Top of Input data
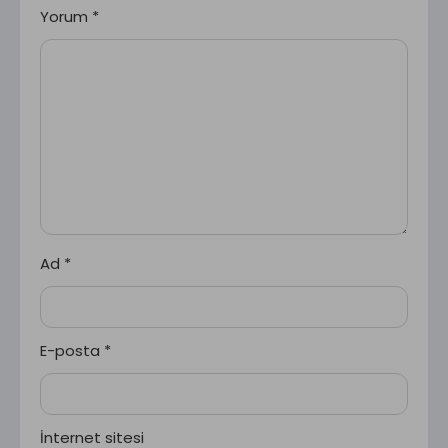
Yorum
*
Ad
*
E-posta
*
İnternet sitesi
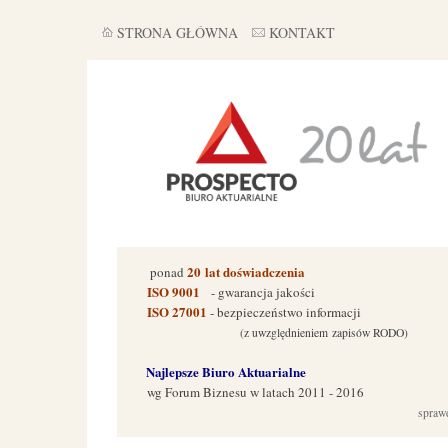
STRONA GŁÓWNA
KONTAKT
20
lat doświadczenia
ponad
ISO 9001
- gwarancja jakości
ISO 27001
- bezpieczeństwo informacji
(z uwzględnieniem zapisów RODO)
Najlepsze Biuro Aktuarialne
wg Forum Biznes
u w latach 2011 - 2016
spraw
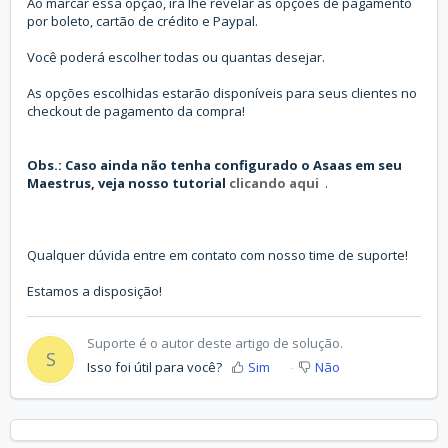
Ao marcar essa opção, irá lhe revelar as opções de pagamento
por boleto, cartão de crédito e Paypal.
Você poderá escolher todas ou quantas desejar.
As opções escolhidas estarão disponíveis para seus clientes no
checkout de pagamento da compra!
Obs.: Caso ainda não tenha configurado o Asaas em seu
Maestrus, veja nosso tutorial
clicando aqui
.
Qualquer dúvida entre em contato com nosso time de suporte!
Estamos a disposição!
Suporte é o autor deste artigo de solução.
S
Isso foi útil para você?
Sim
Não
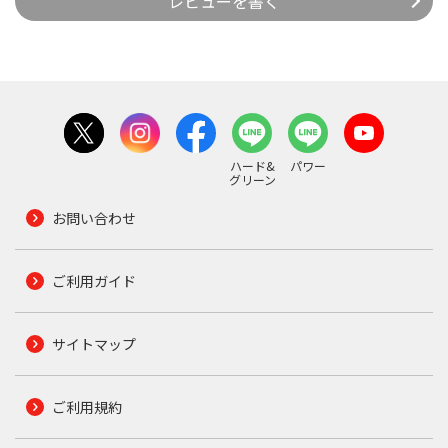
レビューを書く
ハード&
パワー
グリーン
お問い合わせ
ご利用ガイド
サイトマップ
ご利用規約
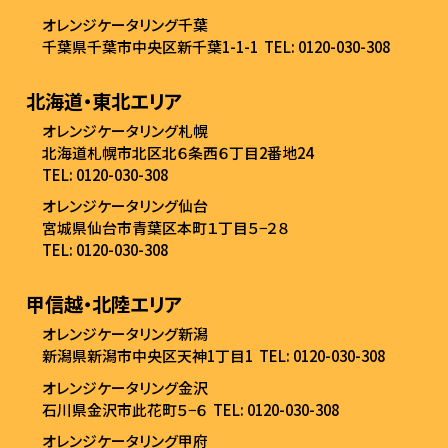
オレンジケータリング千葉
千葉県千葉市中央区新千葉1-1-1
TEL: 0120-030-308
北海道・東北エリア
オレンジケータリング札幌
北海道札幌市北区北６条西６丁目2番地24
TEL: 0120-030-308
オレンジケータリング仙台
宮城県仙台市青葉区本町１丁目５−２８
TEL: 0120-030-308
甲信越・北陸エリア
オレンジケータリング新潟
新潟県新潟市中央区天神1丁目1
TEL: 0120-030-308
オレンジケータリング金沢
石川県金沢市此花町５−６
TEL: 0120-030-308
オレンジケータリング甲府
Bottom of Input data
_What to produce_
For each line above that contains "opções", add one to a count, then state only the final number.

_Result for this exercise_
2